É uma frase que não está no jogo, mas que o próprio Craig Mazin, o co-criador da série, diz ser verdadeira e necessária. Porquê? Porque diz que por muito que gostemos de Ellie, "também temos de ter um pouco de medo dela". Antes do final, percebemos que a história completou o seu círculo. Ellie já não é só uma menina que precisa da figura parental para sobreviver, é alguém que se já se aguenta por si só. Assim como a este ponto a ordem da dependência é diferente. Joel agora depende tanto de Ellie como Ellie depende Joel.
Mas falar neste episódio é falar obrigatoriamente no desempenho de Bella Ramsey. Como não ficar boquiaberto com aquele grito animalesco e completamente insano durante a brutal retaliação (plenamente justificável!) em que mata David com um cutelo? É de uma violência extrema, mas fica difícil de não admirar o seu talento. Obviamente, Pedro Pascal também tem o seu momento de brilhantismo "na cena do interrogatório" em que Joel vira maníaco - aquela pujança toda do homem veio do amor tipo pai-filha e pelo receio de perder a Ellie, não vamos cá atribuir o vigor-estilo-John Wick à penicilina - mas Bella Ramsey, neste episódio, está noutro nível. É pivotal para arco narrativo da sua personagem e, nossa, se ela dá tudo o que tem, pois atinge vários e complexos estágios emocionais em apenas uma hora.

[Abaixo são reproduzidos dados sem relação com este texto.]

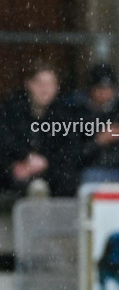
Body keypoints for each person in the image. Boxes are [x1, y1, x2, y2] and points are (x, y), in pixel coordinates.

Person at [0, 61, 81, 197]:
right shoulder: (10, 109)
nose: (44, 89)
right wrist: (25, 159)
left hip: (52, 172)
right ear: (28, 84)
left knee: (67, 179)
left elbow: (71, 149)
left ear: (57, 87)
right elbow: (5, 140)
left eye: (50, 84)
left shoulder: (65, 114)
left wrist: (46, 162)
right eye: (39, 83)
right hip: (15, 168)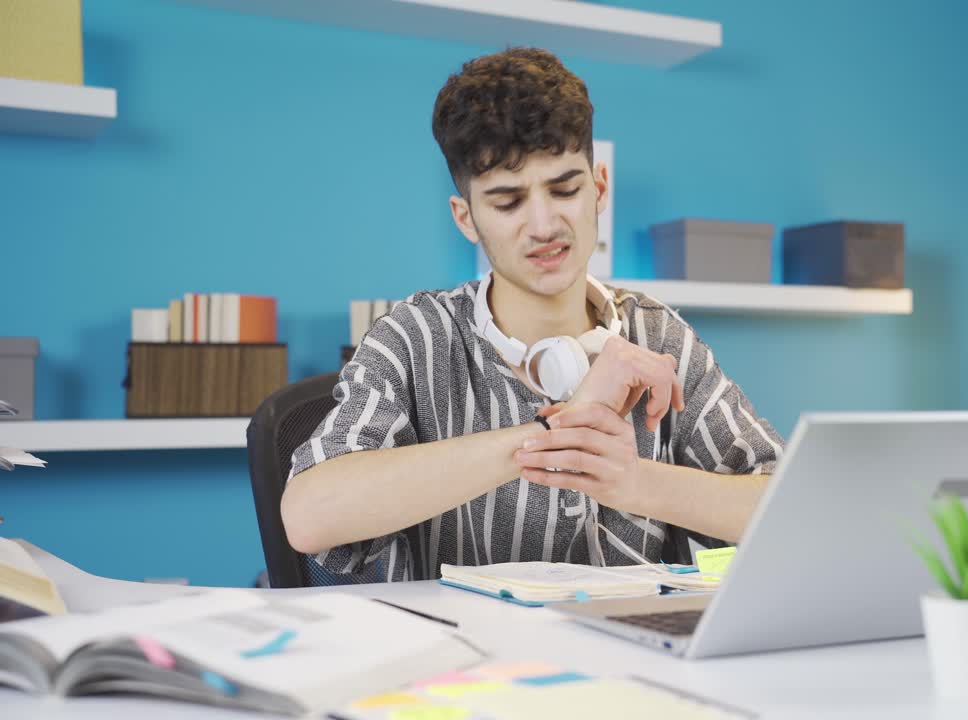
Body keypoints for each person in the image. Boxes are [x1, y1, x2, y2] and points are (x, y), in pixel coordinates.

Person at [282, 47, 784, 582]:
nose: (544, 225)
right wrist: (552, 435)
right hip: (464, 658)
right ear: (467, 218)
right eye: (507, 202)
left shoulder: (659, 336)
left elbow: (786, 507)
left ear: (599, 189)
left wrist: (631, 480)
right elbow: (310, 515)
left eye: (565, 189)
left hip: (632, 653)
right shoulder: (414, 335)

Vemo-la a fazer piadas no meio do medo ("Então, passaste de professor a pregador, porquê? Porque rima?"), a sentir choque (quando David diz que ela tem um coração violento) e alívio (quando consegue negociar penicilina para Joel), vemo-la em pleno pranto de raiva e fúria (quando confronta David no meio do fogo) e a quebrar emocionalmente de tal maneira que parece que a própria alma lhe sai do corpo (depois de matar David). Conseguir expressar tanto sentimento e emoção é obra. E fazê-lo com apenas 19 anos, deixa-nos a pensar até onde é que pode ir enquanto atriz.
Por fim, já no exterior e depois de Ellie sair do restaurante em chamas e de Ramsey e Pascal trocarem um olhar que nos faz esquecer que tudo isto é representação e a fingir, temos aquele momento no episódio que faz ceder e quebrar até o maior coração de pedra: aquele em que, ao fim de 20 anos e com Ellie nos braços, Joel volta a tentar a acalmar alguém com um "Está tudo bem, Baby girl" — exatamente como fez com Sarah, a filha biológica, no primeiro episódio.